Если его еще когда-нибудь увижу. Но, наверное, мы с папой переедем в Прагу, генералы ведь живут в столице.
Ого, какая громадная больница! Как же я папу здесь найду? И такая печальная. Все здесь мрачное, не удивительно, что папа тоскует, и дома печальные, и деревья, и вороны, они печальнее всего.
Надо найти какую-нибудь сестричку, она мне посоветует, где его искать. Раз его почтальон находит, то и я найду.
— Чего тебе?
Тьфу, как я испугалась, окошечка-то я и не заметила. За ним сидит старичок, смотрит одним глазом, и рот у него кривой, может, он тоже псих.
— Кого ищешь?
Скажу ему, может, он знает папу.
— Покорный? Что? Альберт? Покорный Альберт? Покорный, говоришь?
Глухой он, что ли? Шаркающей походкой идет к каким-то дверям, там, значит, проход. Но мне гуда не попасть, через окошко ведь я не пролезу.
— Эдита, Покорный Альберт, это не тот? Тот вроде был Покорный?
— Конечно, тот, из-за кого Ярек выговор получил.
— Можно ей сказать, что повесился?
— Кому?
— Да тут какая-то дочка. Из семьи, верно.
— Вы недослышали, у него, кажется, семьи не было. У Покорного не было никого.
Оба выходят из дверей. Старичок и сестричка.

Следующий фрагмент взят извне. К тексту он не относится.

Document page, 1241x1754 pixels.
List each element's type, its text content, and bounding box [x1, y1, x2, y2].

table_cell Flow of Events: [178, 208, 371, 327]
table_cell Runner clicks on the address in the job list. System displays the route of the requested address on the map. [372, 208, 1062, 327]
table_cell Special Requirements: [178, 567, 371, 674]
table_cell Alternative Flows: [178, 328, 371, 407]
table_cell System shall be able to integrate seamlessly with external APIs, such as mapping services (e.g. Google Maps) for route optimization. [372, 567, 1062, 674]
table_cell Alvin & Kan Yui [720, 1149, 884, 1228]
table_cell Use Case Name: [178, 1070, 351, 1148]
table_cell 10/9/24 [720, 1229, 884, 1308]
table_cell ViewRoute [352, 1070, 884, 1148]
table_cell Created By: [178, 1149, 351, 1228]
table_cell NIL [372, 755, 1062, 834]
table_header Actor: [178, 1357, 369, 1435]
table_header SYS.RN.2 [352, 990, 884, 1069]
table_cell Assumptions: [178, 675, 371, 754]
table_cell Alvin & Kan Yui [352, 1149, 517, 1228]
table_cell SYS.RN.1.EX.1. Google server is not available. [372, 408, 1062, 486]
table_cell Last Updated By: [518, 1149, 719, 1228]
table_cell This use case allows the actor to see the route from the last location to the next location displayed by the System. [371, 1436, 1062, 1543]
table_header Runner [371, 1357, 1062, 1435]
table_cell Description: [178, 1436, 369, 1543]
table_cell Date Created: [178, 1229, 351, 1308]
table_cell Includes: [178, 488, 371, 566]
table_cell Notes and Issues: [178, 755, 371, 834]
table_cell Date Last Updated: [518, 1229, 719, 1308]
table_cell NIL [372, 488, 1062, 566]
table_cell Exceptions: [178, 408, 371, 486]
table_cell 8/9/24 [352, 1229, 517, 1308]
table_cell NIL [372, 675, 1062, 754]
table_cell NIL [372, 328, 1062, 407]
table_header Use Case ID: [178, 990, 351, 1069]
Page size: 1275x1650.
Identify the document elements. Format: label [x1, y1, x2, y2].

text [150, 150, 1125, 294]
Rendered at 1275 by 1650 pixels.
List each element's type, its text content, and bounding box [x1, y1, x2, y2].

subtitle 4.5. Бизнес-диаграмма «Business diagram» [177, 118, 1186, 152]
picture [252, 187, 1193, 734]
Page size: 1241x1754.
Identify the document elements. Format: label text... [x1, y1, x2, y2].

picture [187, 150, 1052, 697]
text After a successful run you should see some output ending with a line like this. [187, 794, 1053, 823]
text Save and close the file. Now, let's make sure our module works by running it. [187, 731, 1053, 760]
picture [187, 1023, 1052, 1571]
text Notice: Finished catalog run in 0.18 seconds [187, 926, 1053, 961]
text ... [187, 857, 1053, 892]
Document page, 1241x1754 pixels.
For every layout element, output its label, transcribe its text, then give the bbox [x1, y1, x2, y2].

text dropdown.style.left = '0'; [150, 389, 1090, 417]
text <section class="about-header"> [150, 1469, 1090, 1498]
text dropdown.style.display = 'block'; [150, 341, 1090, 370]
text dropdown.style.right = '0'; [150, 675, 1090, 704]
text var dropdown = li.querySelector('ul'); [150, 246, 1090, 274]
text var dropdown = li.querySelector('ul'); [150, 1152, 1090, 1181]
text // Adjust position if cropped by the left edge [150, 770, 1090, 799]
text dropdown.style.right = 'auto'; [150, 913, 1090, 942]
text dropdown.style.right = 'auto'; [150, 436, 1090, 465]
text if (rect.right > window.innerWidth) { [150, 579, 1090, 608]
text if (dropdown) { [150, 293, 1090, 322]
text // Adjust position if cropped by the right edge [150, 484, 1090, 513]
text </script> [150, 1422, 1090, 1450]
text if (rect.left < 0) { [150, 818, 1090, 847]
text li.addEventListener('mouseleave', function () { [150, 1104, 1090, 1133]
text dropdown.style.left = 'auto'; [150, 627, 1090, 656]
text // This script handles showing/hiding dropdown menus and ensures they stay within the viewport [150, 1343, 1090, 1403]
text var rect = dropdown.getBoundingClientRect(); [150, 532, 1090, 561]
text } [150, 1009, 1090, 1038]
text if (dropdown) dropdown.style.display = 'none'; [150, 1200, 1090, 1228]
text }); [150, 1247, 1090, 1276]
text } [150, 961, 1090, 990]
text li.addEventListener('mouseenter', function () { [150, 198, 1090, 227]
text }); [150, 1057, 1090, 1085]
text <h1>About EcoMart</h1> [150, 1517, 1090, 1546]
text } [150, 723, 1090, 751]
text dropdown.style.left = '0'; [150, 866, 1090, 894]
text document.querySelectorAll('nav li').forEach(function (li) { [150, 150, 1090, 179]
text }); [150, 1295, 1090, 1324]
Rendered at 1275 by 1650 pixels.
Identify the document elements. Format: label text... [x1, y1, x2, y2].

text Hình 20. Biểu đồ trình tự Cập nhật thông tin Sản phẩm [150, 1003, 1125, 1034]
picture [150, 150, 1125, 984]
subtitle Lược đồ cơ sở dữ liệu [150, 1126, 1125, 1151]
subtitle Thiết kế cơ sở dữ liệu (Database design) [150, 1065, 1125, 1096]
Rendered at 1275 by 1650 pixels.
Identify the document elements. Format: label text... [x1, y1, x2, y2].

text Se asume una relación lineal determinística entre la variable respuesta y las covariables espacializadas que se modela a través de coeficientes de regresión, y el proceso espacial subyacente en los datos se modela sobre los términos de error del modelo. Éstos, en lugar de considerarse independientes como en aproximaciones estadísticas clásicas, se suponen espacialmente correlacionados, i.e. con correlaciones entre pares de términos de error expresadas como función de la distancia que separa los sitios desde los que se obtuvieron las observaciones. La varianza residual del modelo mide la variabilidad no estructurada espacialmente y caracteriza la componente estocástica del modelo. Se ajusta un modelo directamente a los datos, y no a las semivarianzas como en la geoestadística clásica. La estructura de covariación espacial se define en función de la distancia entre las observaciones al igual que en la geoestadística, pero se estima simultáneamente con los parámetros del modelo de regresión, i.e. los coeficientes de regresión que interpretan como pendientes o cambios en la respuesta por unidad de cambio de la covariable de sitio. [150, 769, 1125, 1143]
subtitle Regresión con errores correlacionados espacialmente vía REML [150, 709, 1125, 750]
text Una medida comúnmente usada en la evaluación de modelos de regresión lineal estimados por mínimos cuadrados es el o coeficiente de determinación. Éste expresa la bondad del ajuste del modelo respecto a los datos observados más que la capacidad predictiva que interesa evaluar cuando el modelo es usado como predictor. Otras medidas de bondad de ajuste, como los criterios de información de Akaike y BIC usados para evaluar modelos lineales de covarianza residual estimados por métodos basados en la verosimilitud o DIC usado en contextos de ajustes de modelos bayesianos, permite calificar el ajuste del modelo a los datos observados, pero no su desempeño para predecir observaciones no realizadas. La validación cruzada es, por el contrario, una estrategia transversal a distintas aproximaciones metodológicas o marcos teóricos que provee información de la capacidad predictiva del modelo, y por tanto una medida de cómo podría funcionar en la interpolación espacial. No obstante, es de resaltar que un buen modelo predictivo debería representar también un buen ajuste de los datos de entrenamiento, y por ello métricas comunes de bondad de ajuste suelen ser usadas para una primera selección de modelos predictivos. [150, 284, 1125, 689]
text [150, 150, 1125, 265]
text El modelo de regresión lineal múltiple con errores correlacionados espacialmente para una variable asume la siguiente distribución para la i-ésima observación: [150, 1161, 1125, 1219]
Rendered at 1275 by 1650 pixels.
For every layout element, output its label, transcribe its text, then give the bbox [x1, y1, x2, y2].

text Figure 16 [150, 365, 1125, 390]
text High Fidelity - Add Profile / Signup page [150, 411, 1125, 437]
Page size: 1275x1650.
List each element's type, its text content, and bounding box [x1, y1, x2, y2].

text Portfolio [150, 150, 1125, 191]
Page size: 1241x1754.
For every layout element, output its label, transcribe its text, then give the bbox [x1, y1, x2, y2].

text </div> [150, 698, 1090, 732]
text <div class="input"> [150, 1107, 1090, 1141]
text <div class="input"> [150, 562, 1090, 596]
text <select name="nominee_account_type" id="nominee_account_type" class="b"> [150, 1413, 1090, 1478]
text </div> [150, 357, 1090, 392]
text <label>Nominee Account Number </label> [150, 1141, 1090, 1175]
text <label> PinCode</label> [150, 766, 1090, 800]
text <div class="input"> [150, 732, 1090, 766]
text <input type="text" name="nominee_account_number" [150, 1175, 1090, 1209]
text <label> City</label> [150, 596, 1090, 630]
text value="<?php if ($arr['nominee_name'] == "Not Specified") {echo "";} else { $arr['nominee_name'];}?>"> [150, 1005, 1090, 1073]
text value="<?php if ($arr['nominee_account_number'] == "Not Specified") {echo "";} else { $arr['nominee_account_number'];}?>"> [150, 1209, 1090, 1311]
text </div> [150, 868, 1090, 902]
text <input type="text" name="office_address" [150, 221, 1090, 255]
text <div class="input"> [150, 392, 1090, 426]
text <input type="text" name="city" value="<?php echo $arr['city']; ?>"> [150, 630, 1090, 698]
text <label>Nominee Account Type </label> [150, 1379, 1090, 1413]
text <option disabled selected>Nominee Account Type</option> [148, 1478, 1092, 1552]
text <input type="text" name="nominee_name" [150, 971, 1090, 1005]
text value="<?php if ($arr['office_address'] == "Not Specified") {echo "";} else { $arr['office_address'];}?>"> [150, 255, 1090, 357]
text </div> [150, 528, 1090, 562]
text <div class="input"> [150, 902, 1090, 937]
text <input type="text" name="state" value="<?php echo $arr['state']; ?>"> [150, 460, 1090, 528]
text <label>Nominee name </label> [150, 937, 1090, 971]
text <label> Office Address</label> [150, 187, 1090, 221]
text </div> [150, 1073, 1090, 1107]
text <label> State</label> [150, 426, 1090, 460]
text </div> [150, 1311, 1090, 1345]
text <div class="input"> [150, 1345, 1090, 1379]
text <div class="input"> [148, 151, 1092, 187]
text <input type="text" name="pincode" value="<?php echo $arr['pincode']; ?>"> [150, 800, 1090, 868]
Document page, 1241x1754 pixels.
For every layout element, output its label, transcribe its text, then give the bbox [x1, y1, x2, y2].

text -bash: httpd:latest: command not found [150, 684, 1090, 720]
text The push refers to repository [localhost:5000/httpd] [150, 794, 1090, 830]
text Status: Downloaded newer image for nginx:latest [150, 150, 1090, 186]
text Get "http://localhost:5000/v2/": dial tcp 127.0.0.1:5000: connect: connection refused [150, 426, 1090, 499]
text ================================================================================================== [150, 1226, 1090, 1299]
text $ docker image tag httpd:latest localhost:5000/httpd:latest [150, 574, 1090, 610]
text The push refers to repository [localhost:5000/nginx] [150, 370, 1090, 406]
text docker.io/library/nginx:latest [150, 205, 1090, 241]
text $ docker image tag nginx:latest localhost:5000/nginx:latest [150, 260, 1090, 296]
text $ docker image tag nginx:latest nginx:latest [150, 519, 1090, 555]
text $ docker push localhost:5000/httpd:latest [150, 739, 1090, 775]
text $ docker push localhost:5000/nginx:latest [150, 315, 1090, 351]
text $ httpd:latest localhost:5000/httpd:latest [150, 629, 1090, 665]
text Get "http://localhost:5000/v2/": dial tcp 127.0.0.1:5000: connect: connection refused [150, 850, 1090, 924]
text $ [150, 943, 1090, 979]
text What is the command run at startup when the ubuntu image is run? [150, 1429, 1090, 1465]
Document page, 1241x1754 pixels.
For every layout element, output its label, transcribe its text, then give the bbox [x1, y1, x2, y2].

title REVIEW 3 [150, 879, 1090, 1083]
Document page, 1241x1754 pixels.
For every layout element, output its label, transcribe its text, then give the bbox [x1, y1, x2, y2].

— Это ты спрашивала Альберта Покорного? Молчу.
— Кто же ты?
— Никто.
Убегаю. Они что-то кричат мне вслед, но я ничего не хочу слышать, потому что не существую. У него не было никого, значит, я никто. Никто.
Вот обманщик, вот врун! Я, конечно, никто. Сначала пишет глупости, а потом преспокойненько на меня плюет. Генерал, так я и поверила. Наобещал мне бог знает чего, а потом взял да и отправился на тот свет. И не было у него никого, говорят, никого, а обо мне и упоминать не к чему, он от меня отказался, стыдился меня, как и она.